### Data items
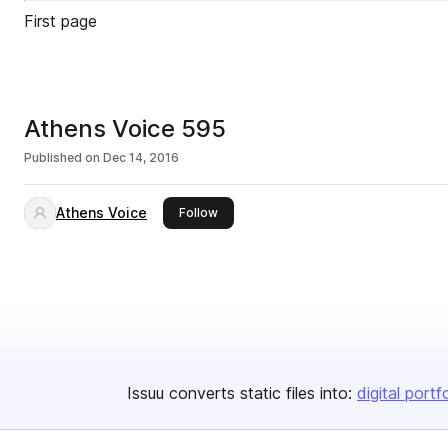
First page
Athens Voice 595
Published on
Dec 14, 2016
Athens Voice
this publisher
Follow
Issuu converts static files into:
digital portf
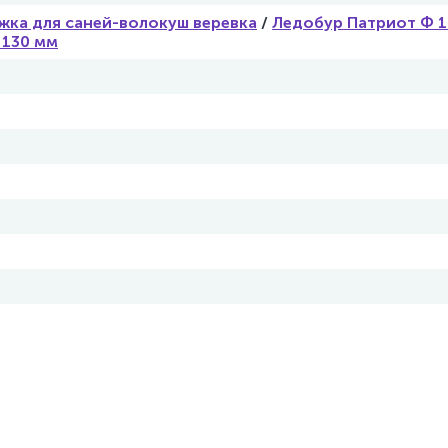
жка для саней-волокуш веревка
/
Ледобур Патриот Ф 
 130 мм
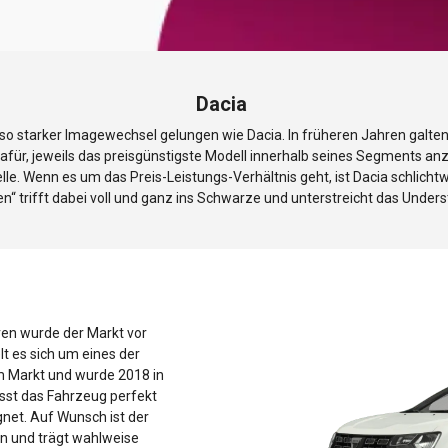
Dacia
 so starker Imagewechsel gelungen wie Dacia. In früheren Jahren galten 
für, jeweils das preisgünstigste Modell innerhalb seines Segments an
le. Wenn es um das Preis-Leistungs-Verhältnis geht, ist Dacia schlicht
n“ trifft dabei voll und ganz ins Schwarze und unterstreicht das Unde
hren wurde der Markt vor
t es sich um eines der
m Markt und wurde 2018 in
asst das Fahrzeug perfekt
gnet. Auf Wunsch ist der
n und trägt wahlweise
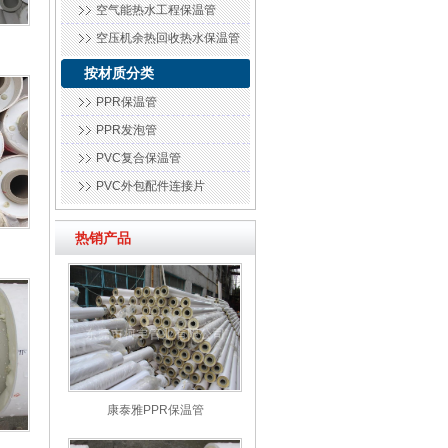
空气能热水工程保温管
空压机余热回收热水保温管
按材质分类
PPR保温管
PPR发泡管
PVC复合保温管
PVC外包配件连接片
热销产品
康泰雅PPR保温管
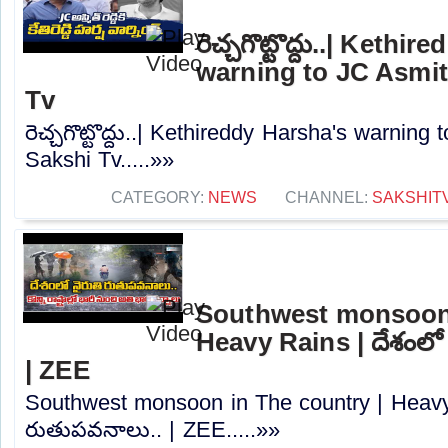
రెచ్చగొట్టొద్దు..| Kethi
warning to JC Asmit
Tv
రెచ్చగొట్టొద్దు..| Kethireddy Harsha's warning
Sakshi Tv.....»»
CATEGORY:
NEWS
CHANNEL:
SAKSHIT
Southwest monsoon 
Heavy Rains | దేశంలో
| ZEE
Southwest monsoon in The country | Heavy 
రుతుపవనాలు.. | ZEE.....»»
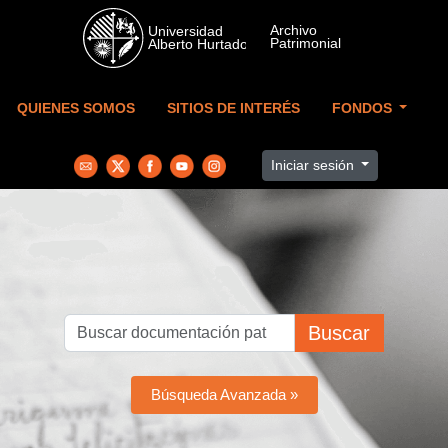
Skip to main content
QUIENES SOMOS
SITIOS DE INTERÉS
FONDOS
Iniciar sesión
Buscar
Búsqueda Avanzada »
--
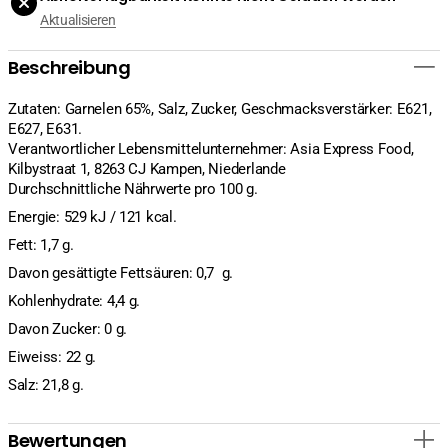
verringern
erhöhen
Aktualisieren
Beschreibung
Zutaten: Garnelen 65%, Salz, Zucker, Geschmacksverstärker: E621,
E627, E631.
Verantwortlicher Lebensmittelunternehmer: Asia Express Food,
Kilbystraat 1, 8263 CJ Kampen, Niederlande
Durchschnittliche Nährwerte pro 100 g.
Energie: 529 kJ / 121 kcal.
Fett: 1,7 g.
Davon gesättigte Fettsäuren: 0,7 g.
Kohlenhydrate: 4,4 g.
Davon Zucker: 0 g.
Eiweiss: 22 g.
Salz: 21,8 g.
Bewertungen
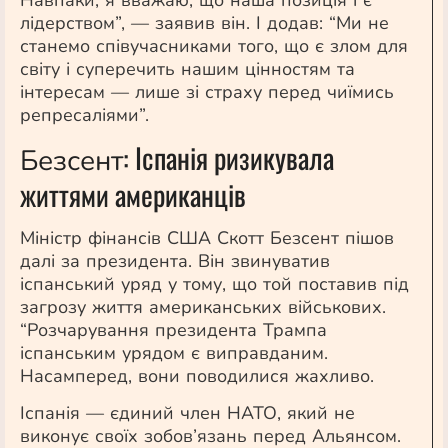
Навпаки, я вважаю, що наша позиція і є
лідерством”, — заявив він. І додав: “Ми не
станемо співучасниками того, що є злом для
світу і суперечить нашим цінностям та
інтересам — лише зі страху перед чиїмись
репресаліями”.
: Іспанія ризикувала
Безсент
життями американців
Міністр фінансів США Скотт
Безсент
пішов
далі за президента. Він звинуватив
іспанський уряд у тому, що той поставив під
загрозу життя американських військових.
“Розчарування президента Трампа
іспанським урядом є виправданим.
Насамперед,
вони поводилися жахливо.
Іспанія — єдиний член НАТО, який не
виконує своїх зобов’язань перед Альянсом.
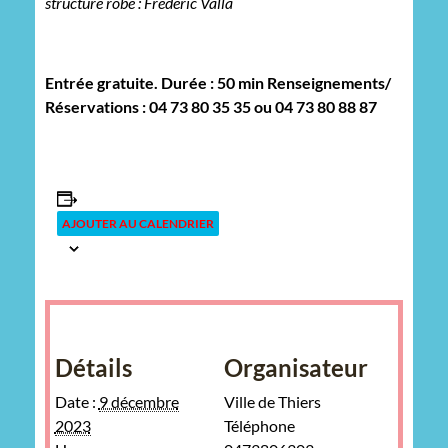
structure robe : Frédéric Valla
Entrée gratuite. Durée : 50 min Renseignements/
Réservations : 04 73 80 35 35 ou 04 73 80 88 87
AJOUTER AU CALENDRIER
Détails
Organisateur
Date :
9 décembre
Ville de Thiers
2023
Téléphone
---
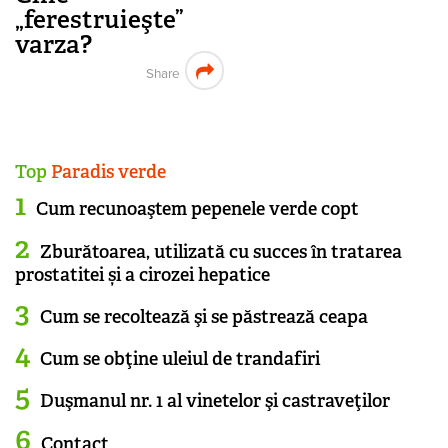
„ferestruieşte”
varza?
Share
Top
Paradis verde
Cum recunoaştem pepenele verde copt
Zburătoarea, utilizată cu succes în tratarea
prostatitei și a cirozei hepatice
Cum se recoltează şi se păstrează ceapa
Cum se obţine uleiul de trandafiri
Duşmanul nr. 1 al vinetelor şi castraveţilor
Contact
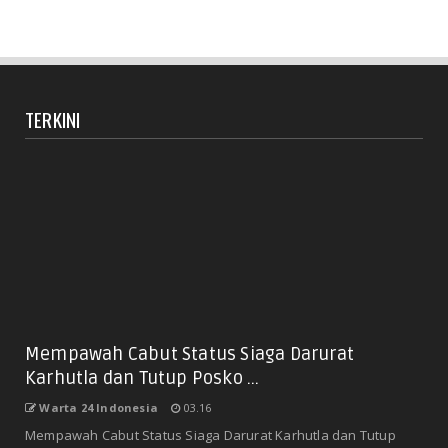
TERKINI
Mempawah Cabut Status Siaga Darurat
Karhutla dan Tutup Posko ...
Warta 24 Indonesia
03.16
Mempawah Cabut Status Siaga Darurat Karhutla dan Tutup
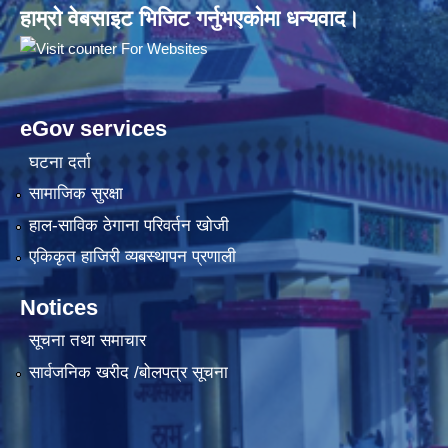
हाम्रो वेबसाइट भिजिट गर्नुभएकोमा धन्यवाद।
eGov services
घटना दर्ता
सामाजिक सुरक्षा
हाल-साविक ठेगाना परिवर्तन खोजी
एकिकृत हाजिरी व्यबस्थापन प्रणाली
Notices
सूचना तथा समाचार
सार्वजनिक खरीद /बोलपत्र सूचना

### PROBLEM TO WORK ON
Among the entries above, which lines include "президента"? List them all.

### RESPONSE FOR THIS EXERCISE
далі за президента. Він звинуватив
“Розчарування президента Трампа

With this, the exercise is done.